Hamilton police shut down dozens of pot dispensaries, and all but 2 reopened again
It's a clear sign Hamilton is losing its battle against illegal marijuana dispensaries. Every time police or the city try to shut one down, new numbers show, they just open back up again.
Is it working? No. We wouldn't have the proliferation of dispensaries if it was working.- Ken Leendertse, city director of licensing
Lloyd Ferguson, Ancaster councillor and chair of the police services board, says police have shut down 42 dispensaries, and all but two reopened again.
City efforts aren't much better. Bylaw staff have identified 80 dispensaries in total, and 47 are operating now, said Ken Leendertse, director of licensing.
But of the 33 authorities have managed to close, he said, most of them just moved to a different location and reopened again.
That shows the system isn't working, Leendertse said. The city tries to use existing rules to crack down, including whether a building is zoned properly, or whether edibles are stored according to public health regulations.
But that's all it can do until the province either makes dispensaries legal, or gives them better tools.

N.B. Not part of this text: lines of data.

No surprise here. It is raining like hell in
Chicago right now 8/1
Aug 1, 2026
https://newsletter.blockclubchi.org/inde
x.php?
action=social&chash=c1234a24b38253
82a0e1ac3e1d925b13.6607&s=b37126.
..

The city needs, for example, the ability to issue heavy enough fines to act as a deterrent, Leendertse said. Until then, the process of trying to close a dispensary is long and labour intensive.

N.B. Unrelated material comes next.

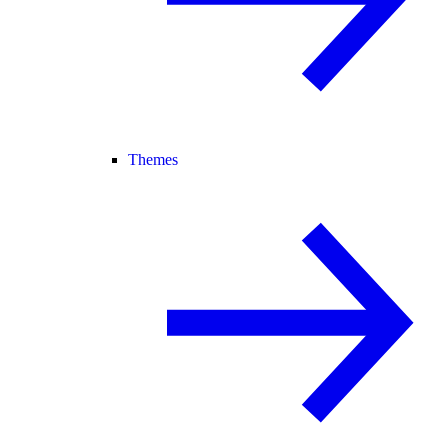
Themes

"We are working with the teeth we've been given," he said.
"Is it working? No. We wouldn't have the proliferation of dispensaries if it was working."

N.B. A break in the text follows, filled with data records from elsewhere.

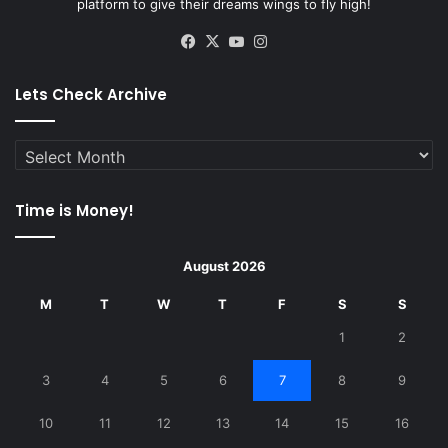
platform to give their dreams wings to fly high!
Facebook
X
YouTube
Instagram
Lets Check Archive
Lets
Check
Archive
Time is Money!
August 2026
M
T
W
T
F
S
S
1
2
3
4
5
6
7
8
9
10
11
12
13
14
15
16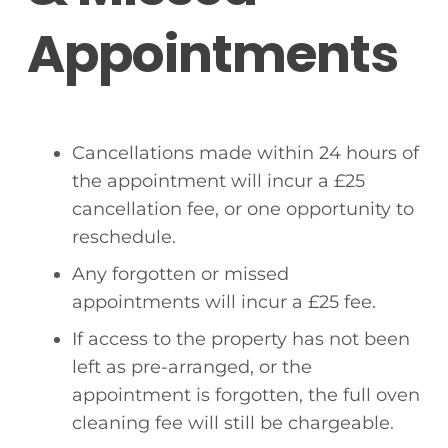
Appointments
Cancellations made within 24 hours of
the appointment will incur a £25
cancellation fee, or one opportunity to
reschedule.
Any forgotten or missed
appointments will incur a £25 fee.
If access to the property has not been
left as pre-arranged, or the
appointment is forgotten, the full oven
cleaning fee will still be chargeable.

Marijuana will be legal in Canada on Oct. 17, but just how that distribution will play out in Ontario is unclear.
The previous Ontario Liberal government said marijuana would only be distributed in LCBO-owned stores. That means 40 stores would open this year, and 150 stores by 2020.
Premier-Elect Doug Ford said in late June that he'd focus on the LCBO plan. But he'll also consult with municipalities, stakeholders and his caucus to decide whether to change the model.
City staff say legalization will cost the city about $2 million, of which $1.6 million will likely come from the province. That doesn't include the cost of training police on issues such as impaired driving.